Malgré le coup de massue que la pandémie de Covid-19 a porté au secteur hôtelier, le Fonds Kasada garde son cap. « Le rôle de notre plateforme, c’est d’investir un milliard de dollars pour avoir la taille critique et permettre d’apporter en Afrique une offre de qualité, à des prix tout à fait abordables, qui correspondent aux meilleurs standards internationaux. »

Mais la réalité du moment, c’est aujourd’hui des hôtels sans clientèle, ceux du groupe Azalaï en Afrique de l'Ouest ont progressivement fermés dès le mois de mars. « Nous avons dans notre groupe environ 900 collaborateurs et quasiment 90% ont été mis au chômage technique, souligne Mossadeck Bally, PDG d’Azalaï Hotels. Pour l’instant, le groupe Azalaï n’a bénéficié d’aucun accompagnement d’aucun État dans les six pays où nous sommes présents. Certains pays ont annoncé vouloir prendre en charge justement les salaires des collaborateurs qui ont été mis en chômage technique. Nous avons introduit la liste de nos collaborateurs, mais à ce jour nous n’avons vu aucune aide venant de ces États-là. »

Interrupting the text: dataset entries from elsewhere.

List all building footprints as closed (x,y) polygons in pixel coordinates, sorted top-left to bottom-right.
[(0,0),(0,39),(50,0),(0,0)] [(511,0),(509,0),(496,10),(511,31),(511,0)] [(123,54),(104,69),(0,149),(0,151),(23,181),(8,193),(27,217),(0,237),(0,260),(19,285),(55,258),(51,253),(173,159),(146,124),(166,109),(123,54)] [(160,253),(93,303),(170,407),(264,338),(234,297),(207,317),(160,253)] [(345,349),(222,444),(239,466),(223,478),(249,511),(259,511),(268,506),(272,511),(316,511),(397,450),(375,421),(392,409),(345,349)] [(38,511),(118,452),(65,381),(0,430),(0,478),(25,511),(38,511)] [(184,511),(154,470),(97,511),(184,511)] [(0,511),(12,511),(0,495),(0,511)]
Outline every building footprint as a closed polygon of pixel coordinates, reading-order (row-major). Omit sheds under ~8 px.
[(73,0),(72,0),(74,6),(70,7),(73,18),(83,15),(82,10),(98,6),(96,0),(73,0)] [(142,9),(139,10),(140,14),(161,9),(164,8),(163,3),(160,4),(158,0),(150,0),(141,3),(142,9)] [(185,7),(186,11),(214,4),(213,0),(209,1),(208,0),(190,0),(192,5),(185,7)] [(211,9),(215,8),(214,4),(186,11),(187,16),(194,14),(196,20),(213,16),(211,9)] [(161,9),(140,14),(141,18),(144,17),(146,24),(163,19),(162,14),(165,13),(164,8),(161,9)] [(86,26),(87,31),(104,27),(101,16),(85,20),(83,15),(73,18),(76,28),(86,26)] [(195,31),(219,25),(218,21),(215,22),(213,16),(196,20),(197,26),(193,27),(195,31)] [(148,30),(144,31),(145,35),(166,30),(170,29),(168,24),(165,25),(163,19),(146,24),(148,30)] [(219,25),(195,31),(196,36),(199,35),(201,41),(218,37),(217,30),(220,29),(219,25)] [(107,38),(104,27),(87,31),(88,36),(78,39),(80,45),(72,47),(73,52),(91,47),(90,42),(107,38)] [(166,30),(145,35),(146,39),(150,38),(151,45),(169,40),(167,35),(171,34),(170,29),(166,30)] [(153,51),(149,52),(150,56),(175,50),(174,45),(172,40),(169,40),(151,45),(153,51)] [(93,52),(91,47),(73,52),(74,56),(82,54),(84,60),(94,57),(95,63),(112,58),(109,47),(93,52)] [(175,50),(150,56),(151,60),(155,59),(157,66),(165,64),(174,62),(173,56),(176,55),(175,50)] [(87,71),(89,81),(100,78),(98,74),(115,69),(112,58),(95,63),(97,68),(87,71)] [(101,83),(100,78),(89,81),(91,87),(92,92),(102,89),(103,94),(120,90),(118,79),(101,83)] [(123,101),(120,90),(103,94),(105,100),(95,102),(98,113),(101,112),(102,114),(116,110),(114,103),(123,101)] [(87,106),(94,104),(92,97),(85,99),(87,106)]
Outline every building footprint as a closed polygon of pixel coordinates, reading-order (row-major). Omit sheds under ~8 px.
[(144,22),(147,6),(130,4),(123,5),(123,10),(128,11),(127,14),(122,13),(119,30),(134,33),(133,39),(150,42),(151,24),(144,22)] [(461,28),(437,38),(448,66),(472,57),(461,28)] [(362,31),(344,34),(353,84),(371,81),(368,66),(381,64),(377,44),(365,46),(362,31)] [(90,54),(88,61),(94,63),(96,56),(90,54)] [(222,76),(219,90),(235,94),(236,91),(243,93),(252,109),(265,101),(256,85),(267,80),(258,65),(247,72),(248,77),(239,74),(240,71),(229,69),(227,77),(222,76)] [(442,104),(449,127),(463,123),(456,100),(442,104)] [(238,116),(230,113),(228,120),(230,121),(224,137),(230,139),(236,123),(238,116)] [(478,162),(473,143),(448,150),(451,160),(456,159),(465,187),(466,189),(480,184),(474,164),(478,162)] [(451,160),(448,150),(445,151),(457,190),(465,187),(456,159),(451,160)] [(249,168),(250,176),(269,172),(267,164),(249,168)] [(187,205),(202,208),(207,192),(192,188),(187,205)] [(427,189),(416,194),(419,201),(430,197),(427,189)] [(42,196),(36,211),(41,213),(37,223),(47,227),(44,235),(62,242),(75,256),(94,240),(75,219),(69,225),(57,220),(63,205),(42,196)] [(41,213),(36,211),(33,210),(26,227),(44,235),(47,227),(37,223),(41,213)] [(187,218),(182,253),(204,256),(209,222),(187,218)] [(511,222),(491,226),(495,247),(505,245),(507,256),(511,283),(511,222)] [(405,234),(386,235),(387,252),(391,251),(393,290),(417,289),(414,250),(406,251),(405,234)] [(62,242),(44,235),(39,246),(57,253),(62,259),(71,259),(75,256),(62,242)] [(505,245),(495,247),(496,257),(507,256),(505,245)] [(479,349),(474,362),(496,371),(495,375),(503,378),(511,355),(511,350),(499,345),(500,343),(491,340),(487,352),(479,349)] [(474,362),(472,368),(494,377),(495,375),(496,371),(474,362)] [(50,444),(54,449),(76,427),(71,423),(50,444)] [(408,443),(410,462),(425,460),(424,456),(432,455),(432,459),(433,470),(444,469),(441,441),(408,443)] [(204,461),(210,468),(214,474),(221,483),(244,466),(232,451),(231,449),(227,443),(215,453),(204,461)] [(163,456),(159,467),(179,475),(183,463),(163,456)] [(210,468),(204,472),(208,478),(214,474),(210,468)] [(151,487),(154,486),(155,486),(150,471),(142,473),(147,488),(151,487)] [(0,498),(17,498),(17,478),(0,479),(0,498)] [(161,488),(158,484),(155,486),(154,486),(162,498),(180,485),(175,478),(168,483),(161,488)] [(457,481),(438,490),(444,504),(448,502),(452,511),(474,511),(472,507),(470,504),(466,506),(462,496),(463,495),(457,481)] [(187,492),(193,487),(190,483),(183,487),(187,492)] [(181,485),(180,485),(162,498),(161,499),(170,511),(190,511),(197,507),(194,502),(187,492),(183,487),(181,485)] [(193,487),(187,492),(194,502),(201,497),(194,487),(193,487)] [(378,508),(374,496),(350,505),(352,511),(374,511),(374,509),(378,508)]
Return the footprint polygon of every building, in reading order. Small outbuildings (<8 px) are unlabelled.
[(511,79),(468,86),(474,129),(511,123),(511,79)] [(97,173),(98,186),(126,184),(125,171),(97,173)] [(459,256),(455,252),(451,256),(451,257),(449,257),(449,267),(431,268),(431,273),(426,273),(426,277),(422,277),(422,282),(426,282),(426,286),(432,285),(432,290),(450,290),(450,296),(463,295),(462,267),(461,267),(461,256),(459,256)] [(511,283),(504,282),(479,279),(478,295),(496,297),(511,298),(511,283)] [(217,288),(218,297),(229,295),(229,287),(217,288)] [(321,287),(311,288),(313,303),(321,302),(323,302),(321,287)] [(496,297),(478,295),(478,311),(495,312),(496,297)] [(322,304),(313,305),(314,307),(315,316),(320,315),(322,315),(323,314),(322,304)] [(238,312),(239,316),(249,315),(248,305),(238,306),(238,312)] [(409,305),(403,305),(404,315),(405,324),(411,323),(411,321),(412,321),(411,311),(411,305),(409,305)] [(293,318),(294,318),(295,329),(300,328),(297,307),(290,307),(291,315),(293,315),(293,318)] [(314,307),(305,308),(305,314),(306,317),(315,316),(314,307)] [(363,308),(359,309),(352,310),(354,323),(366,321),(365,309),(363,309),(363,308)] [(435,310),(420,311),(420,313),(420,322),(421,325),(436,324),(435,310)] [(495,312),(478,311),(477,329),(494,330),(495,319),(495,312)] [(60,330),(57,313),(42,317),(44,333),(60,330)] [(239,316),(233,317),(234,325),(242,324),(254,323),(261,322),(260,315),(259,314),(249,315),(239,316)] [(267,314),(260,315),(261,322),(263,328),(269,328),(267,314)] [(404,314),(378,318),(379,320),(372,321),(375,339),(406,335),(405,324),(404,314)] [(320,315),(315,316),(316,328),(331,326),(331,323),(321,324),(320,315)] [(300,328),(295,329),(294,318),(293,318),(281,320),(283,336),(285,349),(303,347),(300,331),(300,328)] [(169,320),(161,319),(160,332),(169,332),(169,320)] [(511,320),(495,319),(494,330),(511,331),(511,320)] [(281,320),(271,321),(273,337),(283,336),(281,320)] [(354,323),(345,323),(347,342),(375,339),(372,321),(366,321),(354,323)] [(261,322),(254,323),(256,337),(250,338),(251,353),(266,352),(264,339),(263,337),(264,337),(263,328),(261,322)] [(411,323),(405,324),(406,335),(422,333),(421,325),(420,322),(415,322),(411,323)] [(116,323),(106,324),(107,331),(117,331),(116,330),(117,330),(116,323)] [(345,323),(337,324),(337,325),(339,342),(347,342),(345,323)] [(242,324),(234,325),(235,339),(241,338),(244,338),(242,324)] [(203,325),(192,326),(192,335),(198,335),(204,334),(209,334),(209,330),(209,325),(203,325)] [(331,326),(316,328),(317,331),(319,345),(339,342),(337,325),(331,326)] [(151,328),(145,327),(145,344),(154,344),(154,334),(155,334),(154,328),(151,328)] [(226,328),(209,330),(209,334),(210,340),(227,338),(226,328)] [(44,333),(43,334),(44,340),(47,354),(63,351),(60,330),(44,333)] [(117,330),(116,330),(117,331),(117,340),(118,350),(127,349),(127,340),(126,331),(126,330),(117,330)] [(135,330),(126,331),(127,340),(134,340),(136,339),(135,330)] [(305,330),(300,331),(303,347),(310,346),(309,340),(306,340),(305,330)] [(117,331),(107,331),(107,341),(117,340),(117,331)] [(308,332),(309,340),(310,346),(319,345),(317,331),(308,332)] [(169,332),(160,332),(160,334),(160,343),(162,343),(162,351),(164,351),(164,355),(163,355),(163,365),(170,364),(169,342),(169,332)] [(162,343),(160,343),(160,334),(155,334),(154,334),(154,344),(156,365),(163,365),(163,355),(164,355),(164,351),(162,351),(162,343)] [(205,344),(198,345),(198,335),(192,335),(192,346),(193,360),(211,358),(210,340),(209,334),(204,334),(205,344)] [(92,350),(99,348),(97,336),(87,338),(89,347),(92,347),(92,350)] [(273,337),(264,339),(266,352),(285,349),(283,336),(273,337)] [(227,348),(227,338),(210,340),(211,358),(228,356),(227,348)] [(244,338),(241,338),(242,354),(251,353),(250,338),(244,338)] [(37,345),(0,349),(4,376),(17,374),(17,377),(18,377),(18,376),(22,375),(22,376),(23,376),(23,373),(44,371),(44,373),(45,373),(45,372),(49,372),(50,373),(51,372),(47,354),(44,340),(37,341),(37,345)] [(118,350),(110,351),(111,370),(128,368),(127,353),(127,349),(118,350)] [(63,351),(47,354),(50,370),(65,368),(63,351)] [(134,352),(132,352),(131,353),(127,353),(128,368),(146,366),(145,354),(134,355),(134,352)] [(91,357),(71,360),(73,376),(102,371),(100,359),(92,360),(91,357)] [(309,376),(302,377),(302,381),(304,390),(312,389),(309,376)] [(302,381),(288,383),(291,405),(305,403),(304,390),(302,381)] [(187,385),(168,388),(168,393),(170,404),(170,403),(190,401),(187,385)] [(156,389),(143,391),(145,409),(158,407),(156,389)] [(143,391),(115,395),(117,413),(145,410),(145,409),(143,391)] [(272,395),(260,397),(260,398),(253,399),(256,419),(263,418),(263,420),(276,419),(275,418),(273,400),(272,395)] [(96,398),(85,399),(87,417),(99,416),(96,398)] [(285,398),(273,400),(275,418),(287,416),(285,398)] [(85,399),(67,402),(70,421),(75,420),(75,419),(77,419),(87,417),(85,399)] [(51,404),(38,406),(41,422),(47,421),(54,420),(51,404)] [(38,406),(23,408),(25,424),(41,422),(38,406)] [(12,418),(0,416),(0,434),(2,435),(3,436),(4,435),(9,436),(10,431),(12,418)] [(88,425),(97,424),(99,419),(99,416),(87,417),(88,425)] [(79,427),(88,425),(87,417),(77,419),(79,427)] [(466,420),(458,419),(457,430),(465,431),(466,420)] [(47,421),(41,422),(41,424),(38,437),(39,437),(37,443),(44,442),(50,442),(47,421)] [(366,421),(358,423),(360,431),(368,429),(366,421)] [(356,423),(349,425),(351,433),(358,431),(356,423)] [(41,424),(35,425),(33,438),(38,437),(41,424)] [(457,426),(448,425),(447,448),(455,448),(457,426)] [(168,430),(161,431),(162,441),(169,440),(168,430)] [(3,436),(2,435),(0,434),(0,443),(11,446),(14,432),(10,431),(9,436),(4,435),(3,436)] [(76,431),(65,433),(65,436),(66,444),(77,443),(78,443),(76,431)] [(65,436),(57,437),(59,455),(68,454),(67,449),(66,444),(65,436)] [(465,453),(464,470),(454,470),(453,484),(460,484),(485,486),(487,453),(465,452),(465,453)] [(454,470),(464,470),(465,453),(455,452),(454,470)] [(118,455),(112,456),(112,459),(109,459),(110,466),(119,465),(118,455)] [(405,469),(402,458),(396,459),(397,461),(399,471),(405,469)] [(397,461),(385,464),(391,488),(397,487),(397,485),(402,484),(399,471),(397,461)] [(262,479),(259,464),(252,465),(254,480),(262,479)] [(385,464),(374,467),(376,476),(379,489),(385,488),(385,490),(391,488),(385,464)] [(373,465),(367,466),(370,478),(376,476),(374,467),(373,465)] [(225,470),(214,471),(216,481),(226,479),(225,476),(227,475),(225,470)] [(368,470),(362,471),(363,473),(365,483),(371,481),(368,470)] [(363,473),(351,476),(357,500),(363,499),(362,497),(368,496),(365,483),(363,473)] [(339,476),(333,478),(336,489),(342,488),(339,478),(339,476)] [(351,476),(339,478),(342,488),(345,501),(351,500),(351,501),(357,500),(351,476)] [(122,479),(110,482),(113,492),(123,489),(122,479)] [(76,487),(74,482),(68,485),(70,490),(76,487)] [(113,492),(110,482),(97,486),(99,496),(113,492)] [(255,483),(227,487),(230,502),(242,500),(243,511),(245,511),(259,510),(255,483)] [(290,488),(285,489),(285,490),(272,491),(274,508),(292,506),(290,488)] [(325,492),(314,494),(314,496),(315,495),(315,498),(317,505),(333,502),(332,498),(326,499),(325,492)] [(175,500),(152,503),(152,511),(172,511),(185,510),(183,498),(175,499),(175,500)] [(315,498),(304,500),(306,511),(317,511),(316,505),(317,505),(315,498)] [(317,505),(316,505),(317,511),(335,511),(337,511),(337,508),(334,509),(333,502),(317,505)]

Malgré la fermeture des deux écoles hôtelières du groupe Azalaï suite à la pandémie de Covid-19, les 150 élèves qui ont pu poursuivre leur formation théorique, sans stages dans des conditions réelles, verront leur année validée.

* Katara Hospitality (bras armé du fonds souverain du Qatar dans l'hôtellerie) et Accor ont contribué respectivement à hauteur de 350 millions et 150 millions de dollars à la constitution de la première levée de Kasada, basé en Afrique du Sud.